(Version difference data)
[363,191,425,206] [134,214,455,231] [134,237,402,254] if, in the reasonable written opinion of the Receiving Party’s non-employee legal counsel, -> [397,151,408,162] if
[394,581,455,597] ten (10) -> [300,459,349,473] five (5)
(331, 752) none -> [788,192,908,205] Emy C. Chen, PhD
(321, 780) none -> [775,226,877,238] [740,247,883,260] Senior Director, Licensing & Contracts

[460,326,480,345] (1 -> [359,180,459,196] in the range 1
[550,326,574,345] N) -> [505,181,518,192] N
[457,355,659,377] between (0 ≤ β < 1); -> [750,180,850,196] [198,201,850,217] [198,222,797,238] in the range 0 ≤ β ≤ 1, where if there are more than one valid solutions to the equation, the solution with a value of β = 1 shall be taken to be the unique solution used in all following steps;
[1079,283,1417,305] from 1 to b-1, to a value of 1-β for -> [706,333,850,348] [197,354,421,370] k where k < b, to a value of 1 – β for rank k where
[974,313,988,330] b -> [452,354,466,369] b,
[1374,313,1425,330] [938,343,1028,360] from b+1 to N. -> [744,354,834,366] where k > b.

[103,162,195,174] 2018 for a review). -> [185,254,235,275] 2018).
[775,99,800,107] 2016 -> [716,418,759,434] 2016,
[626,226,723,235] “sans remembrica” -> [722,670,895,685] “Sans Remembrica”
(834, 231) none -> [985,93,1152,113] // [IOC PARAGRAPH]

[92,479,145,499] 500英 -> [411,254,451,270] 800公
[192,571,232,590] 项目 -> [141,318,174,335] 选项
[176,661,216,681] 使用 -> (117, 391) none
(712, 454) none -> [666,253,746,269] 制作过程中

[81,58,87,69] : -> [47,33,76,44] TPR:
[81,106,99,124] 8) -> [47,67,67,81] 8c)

> [Task goal]
Each line of the records must be reproduced exactly.

> [Result of the exercise]
[363,191,425,206] [134,214,455,231] [134,237,402,254] if, in the reasonable written opinion of the Receiving Party’s non-employee legal counsel, -> [397,151,408,162] if
[394,581,455,597] ten (10) -> [300,459,349,473] five (5)
(331, 752) none -> [788,192,908,205] Emy C. Chen, PhD
(321, 780) none -> [775,226,877,238] [740,247,883,260] Senior Director, Licensing & Contracts

[460,326,480,345] (1 -> [359,180,459,196] in the range 1
[550,326,574,345] N) -> [505,181,518,192] N
[457,355,659,377] between (0 ≤ β < 1); -> [750,180,850,196] [198,201,850,217] [198,222,797,238] in the range 0 ≤ β ≤ 1, where if there are more than one valid solutions to the equation, the solution with a value of β = 1 shall be taken to be the unique solution used in all following steps;
[1079,283,1417,305] from 1 to b-1, to a value of 1-β for -> [706,333,850,348] [197,354,421,370] k where k < b, to a value of 1 – β for rank k where
[974,313,988,330] b -> [452,354,466,369] b,
[1374,313,1425,330] [938,343,1028,360] from b+1 to N. -> [744,354,834,366] where k > b.

[103,162,195,174] 2018 for a review). -> [185,254,235,275] 2018).
[775,99,800,107] 2016 -> [716,418,759,434] 2016,
[626,226,723,235] “sans remembrica” -> [722,670,895,685] “Sans Remembrica”
(834, 231) none -> [985,93,1152,113] // [IOC PARAGRAPH]

[92,479,145,499] 500英 -> [411,254,451,270] 800公
[192,571,232,590] 项目 -> [141,318,174,335] 选项
[176,661,216,681] 使用 -> (117, 391) none
(712, 454) none -> [666,253,746,269] 制作过程中

[81,58,87,69] : -> [47,33,76,44] TPR:
[81,106,99,124] 8) -> [47,67,67,81] 8c)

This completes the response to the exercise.